- Records for processing
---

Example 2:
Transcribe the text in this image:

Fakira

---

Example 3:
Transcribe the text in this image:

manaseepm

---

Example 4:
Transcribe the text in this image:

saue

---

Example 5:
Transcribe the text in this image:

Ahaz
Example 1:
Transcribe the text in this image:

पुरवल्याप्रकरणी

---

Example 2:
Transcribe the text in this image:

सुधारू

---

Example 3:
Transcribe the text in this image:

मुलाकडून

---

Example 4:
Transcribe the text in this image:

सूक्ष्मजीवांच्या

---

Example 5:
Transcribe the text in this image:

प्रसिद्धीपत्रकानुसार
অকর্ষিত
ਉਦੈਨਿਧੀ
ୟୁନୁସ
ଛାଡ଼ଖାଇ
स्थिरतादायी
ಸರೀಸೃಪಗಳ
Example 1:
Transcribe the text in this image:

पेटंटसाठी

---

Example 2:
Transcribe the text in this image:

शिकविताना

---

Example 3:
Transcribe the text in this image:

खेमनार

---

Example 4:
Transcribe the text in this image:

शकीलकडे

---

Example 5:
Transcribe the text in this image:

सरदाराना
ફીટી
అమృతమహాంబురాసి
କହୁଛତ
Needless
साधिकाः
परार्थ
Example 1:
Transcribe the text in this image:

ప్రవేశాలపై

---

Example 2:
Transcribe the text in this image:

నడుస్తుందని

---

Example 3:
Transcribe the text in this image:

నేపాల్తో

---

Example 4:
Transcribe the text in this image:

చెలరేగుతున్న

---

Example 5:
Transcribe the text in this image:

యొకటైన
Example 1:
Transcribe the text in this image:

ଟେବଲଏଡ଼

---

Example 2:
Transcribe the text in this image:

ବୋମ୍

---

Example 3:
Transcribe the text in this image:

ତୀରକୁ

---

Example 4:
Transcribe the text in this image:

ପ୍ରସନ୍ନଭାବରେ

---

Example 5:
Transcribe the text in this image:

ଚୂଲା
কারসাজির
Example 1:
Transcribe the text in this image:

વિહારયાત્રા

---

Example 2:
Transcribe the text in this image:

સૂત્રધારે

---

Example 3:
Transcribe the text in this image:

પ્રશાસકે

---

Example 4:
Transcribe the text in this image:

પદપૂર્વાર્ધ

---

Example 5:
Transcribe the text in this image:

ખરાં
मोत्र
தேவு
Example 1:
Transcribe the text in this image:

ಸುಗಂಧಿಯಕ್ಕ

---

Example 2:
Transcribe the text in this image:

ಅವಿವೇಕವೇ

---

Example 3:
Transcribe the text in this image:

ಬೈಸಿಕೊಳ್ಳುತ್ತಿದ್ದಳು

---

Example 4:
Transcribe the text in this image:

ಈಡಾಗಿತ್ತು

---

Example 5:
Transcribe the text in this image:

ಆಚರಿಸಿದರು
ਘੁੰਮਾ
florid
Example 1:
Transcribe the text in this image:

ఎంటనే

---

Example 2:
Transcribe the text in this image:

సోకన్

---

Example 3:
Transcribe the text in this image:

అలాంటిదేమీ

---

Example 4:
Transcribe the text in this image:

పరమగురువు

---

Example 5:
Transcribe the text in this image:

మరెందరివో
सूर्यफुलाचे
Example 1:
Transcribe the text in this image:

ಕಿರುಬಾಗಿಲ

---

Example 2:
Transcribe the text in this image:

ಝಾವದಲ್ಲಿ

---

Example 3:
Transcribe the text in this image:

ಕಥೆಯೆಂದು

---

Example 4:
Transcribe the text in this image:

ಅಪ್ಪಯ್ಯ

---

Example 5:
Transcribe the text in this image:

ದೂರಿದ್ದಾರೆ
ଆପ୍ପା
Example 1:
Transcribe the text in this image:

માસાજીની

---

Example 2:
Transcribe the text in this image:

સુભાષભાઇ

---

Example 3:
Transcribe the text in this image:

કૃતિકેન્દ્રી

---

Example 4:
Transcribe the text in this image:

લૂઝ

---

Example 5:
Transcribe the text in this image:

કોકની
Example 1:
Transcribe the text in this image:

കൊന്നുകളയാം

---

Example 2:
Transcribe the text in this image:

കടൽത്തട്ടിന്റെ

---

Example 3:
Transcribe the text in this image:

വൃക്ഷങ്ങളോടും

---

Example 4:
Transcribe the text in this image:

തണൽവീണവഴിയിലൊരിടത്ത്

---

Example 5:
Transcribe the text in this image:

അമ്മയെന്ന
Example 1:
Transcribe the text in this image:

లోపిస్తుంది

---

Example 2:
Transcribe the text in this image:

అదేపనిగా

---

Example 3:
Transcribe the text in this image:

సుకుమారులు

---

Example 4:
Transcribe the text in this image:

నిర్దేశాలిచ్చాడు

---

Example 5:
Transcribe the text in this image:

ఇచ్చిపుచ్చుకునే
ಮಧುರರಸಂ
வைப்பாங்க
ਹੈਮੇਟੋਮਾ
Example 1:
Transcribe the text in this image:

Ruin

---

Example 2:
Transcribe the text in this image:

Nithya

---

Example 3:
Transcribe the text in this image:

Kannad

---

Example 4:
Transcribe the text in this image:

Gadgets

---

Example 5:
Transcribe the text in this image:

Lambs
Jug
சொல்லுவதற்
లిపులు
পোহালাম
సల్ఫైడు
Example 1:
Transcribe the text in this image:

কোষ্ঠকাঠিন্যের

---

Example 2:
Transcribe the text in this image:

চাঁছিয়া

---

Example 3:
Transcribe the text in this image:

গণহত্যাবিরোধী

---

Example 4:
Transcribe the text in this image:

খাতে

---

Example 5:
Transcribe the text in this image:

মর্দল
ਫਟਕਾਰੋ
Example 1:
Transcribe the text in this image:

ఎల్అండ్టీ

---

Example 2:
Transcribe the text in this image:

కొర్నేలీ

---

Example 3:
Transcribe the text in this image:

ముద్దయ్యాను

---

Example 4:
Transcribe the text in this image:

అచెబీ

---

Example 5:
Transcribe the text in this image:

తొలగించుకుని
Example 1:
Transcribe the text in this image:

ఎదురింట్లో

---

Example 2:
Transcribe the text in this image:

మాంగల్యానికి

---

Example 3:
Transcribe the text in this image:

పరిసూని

- Work instructions
All of the material is to be copied word for word.

- Exercise response
---

Example 2:
Transcribe the text in this image:

Fakira

---

Example 3:
Transcribe the text in this image:

manaseepm

---

Example 4:
Transcribe the text in this image:

saue

---

Example 5:
Transcribe the text in this image:

Ahaz
Example 1:
Transcribe the text in this image:

पुरवल्याप्रकरणी

---

Example 2:
Transcribe the text in this image:

सुधारू

---

Example 3:
Transcribe the text in this image:

मुलाकडून

---

Example 4:
Transcribe the text in this image:

सूक्ष्मजीवांच्या

---

Example 5:
Transcribe the text in this image:

प्रसिद्धीपत्रकानुसार
অকর্ষিত
ਉਦੈਨਿਧੀ
ୟୁନୁସ
ଛାଡ଼ଖାଇ
स्थिरतादायी
ಸರೀಸೃಪಗಳ
Example 1:
Transcribe the text in this image:

पेटंटसाठी

---

Example 2:
Transcribe the text in this image:

शिकविताना

---

Example 3:
Transcribe the text in this image:

खेमनार

---

Example 4:
Transcribe the text in this image:

शकीलकडे

---

Example 5:
Transcribe the text in this image:

सरदाराना
ફીટી
అమృతమహాంబురాసి
କହୁଛତ
Needless
साधिकाः
परार्थ
Example 1:
Transcribe the text in this image:

ప్రవేశాలపై

---

Example 2:
Transcribe the text in this image:

నడుస్తుందని

---

Example 3:
Transcribe the text in this image:

నేపాల్తో

---

Example 4:
Transcribe the text in this image:

చెలరేగుతున్న

---

Example 5:
Transcribe the text in this image:

యొకటైన
Example 1:
Transcribe the text in this image:

ଟେବଲଏଡ଼

---

Example 2:
Transcribe the text in this image:

ବୋମ୍

---

Example 3:
Transcribe the text in this image:

ତୀରକୁ

---

Example 4:
Transcribe the text in this image:

ପ୍ରସନ୍ନଭାବରେ

---

Example 5:
Transcribe the text in this image:

ଚୂଲା
কারসাজির
Example 1:
Transcribe the text in this image:

વિહારયાત્રા

---

Example 2:
Transcribe the text in this image:

સૂત્રધારે

---

Example 3:
Transcribe the text in this image:

પ્રશાસકે

---

Example 4:
Transcribe the text in this image:

પદપૂર્વાર્ધ

---

Example 5:
Transcribe the text in this image:

ખરાં
मोत्र
தேவு
Example 1:
Transcribe the text in this image:

ಸುಗಂಧಿಯಕ್ಕ

---

Example 2:
Transcribe the text in this image:

ಅವಿವೇಕವೇ

---

Example 3:
Transcribe the text in this image:

ಬೈಸಿಕೊಳ್ಳುತ್ತಿದ್ದಳು

---

Example 4:
Transcribe the text in this image:

ಈಡಾಗಿತ್ತು

---

Example 5:
Transcribe the text in this image:

ಆಚರಿಸಿದರು
ਘੁੰਮਾ
florid
Example 1:
Transcribe the text in this image:

ఎంటనే

---

Example 2:
Transcribe the text in this image:

సోకన్

---

Example 3:
Transcribe the text in this image:

అలాంటిదేమీ

---

Example 4:
Transcribe the text in this image:

పరమగురువు

---

Example 5:
Transcribe the text in this image:

మరెందరివో
सूर्यफुलाचे
Example 1:
Transcribe the text in this image:

ಕಿರುಬಾಗಿಲ

---

Example 2:
Transcribe the text in this image:

ಝಾವದಲ್ಲಿ

---

Example 3:
Transcribe the text in this image:

ಕಥೆಯೆಂದು

---

Example 4:
Transcribe the text in this image:

ಅಪ್ಪಯ್ಯ

---

Example 5:
Transcribe the text in this image:

ದೂರಿದ್ದಾರೆ
ଆପ୍ପା
Example 1:
Transcribe the text in this image:

માસાજીની

---

Example 2:
Transcribe the text in this image:

સુભાષભાઇ

---

Example 3:
Transcribe the text in this image:

કૃતિકેન્દ્રી

---

Example 4:
Transcribe the text in this image:

લૂઝ

---

Example 5:
Transcribe the text in this image:

કોકની
Example 1:
Transcribe the text in this image:

കൊന്നുകളയാം

---

Example 2:
Transcribe the text in this image:

കടൽത്തട്ടിന്റെ

---

Example 3:
Transcribe the text in this image:

വൃക്ഷങ്ങളോടും

---

Example 4:
Transcribe the text in this image:

തണൽവീണവഴിയിലൊരിടത്ത്

---

Example 5:
Transcribe the text in this image:

അമ്മയെന്ന
Example 1:
Transcribe the text in this image:

లోపిస్తుంది

---

Example 2:
Transcribe the text in this image:

అదేపనిగా

---

Example 3:
Transcribe the text in this image:

సుకుమారులు

---

Example 4:
Transcribe the text in this image:

నిర్దేశాలిచ్చాడు

---

Example 5:
Transcribe the text in this image:

ఇచ్చిపుచ్చుకునే
ಮಧುರರಸಂ
வைப்பாங்க
ਹੈਮੇਟੋਮਾ
Example 1:
Transcribe the text in this image:

Ruin

---

Example 2:
Transcribe the text in this image:

Nithya

---

Example 3:
Transcribe the text in this image:

Kannad

---

Example 4:
Transcribe the text in this image:

Gadgets

---

Example 5:
Transcribe the text in this image:

Lambs
Jug
சொல்லுவதற்
లిపులు
পোহালাম
సల్ఫైడు
Example 1:
Transcribe the text in this image:

কোষ্ঠকাঠিন্যের

---

Example 2:
Transcribe the text in this image:

চাঁছিয়া

---

Example 3:
Transcribe the text in this image:

গণহত্যাবিরোধী

---

Example 4:
Transcribe the text in this image:

খাতে

---

Example 5:
Transcribe the text in this image:

মর্দল
ਫਟਕਾਰੋ
Example 1:
Transcribe the text in this image:

ఎల్అండ్టీ

---

Example 2:
Transcribe the text in this image:

కొర్నేలీ

---

Example 3:
Transcribe the text in this image:

ముద్దయ్యాను

---

Example 4:
Transcribe the text in this image:

అచెబీ

---

Example 5:
Transcribe the text in this image:

తొలగించుకుని
Example 1:
Transcribe the text in this image:

ఎదురింట్లో

---

Example 2:
Transcribe the text in this image:

మాంగల్యానికి

---

Example 3:
Transcribe the text in this image:

పరిసూని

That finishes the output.